(Work order) Please set down the whole listing again, precisely.

(Data records)
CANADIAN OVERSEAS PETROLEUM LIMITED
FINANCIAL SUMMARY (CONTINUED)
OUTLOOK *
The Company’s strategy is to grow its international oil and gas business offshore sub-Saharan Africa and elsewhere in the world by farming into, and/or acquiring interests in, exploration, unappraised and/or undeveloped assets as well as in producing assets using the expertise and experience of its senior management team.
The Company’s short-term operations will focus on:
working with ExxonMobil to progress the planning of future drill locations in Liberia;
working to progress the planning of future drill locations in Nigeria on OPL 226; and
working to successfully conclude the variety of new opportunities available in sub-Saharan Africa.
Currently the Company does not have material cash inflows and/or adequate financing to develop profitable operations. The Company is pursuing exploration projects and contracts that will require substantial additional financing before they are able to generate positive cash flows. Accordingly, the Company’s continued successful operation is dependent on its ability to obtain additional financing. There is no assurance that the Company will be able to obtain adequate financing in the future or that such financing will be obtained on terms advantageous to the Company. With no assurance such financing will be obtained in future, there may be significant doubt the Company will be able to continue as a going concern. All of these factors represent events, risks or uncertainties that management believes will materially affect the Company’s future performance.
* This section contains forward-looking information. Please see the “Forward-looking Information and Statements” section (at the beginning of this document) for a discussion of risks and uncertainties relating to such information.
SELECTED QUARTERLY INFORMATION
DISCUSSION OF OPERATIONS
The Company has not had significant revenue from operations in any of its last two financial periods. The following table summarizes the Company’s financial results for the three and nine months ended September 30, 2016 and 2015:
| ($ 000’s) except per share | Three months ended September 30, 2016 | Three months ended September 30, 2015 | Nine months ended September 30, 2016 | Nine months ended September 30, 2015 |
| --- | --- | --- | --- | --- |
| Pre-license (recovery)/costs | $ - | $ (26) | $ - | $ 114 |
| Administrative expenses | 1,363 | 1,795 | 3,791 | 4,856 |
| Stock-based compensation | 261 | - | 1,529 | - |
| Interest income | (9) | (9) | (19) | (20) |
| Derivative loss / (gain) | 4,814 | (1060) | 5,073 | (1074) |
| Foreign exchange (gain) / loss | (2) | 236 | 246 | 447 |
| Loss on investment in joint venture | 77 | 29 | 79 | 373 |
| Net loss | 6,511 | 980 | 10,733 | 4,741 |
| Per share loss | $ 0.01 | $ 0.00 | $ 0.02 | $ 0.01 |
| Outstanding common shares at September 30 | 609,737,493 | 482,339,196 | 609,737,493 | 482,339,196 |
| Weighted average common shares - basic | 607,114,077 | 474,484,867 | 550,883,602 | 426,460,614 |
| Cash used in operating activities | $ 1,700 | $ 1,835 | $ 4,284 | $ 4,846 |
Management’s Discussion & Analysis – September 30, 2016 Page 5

(Task result)
CANADIAN OVERSEAS PETROLEUM LIMITED
FINANCIAL SUMMARY (CONTINUED)
OUTLOOK *
The Company’s strategy is to grow its international oil and gas business offshore sub-Saharan Africa and elsewhere in the world by farming into, and/or acquiring interests in, exploration, unappraised and/or undeveloped assets as well as in producing assets using the expertise and experience of its senior management team.
The Company’s short-term operations will focus on:
working with ExxonMobil to progress the planning of future drill locations in Liberia;
working to progress the planning of future drill locations in Nigeria on OPL 226; and
working to successfully conclude the variety of new opportunities available in sub-Saharan Africa.
Currently the Company does not have material cash inflows and/or adequate financing to develop profitable operations. The Company is pursuing exploration projects and contracts that will require substantial additional financing before they are able to generate positive cash flows. Accordingly, the Company’s continued successful operation is dependent on its ability to obtain additional financing. There is no assurance that the Company will be able to obtain adequate financing in the future or that such financing will be obtained on terms advantageous to the Company. With no assurance such financing will be obtained in future, there may be significant doubt the Company will be able to continue as a going concern. All of these factors represent events, risks or uncertainties that management believes will materially affect the Company’s future performance.
* This section contains forward-looking information. Please see the “Forward-looking Information and Statements” section (at the beginning of this document) for a discussion of risks and uncertainties relating to such information.
SELECTED QUARTERLY INFORMATION
DISCUSSION OF OPERATIONS
The Company has not had significant revenue from operations in any of its last two financial periods. The following table summarizes the Company’s financial results for the three and nine months ended September 30, 2016 and 2015:
| ($ 000’s) except per share | Three months ended September 30, 2016 | Three months ended September 30, 2015 | Nine months ended September 30, 2016 | Nine months ended September 30, 2015 |
| --- | --- | --- | --- | --- |
| Pre-license (recovery)/costs | $ - | $ (26) | $ - | $ 114 |
| Administrative expenses | 1,363 | 1,795 | 3,791 | 4,856 |
| Stock-based compensation | 261 | - | 1,529 | - |
| Interest income | (9) | (9) | (19) | (20) |
| Derivative loss / (gain) | 4,814 | (1060) | 5,073 | (1074) |
| Foreign exchange (gain) / loss | (2) | 236 | 246 | 447 |
| Loss on investment in joint venture | 77 | 29 | 79 | 373 |
| Net loss | 6,511 | 980 | 10,733 | 4,741 |
| Per share loss | $ 0.01 | $ 0.00 | $ 0.02 | $ 0.01 |
| Outstanding common shares at September 30 | 609,737,493 | 482,339,196 | 609,737,493 | 482,339,196 |
| Weighted average common shares - basic | 607,114,077 | 474,484,867 | 550,883,602 | 426,460,614 |
| Cash used in operating activities | $ 1,700 | $ 1,835 | $ 4,284 | $ 4,846 |
Management’s Discussion & Analysis – September 30, 2016 Page 5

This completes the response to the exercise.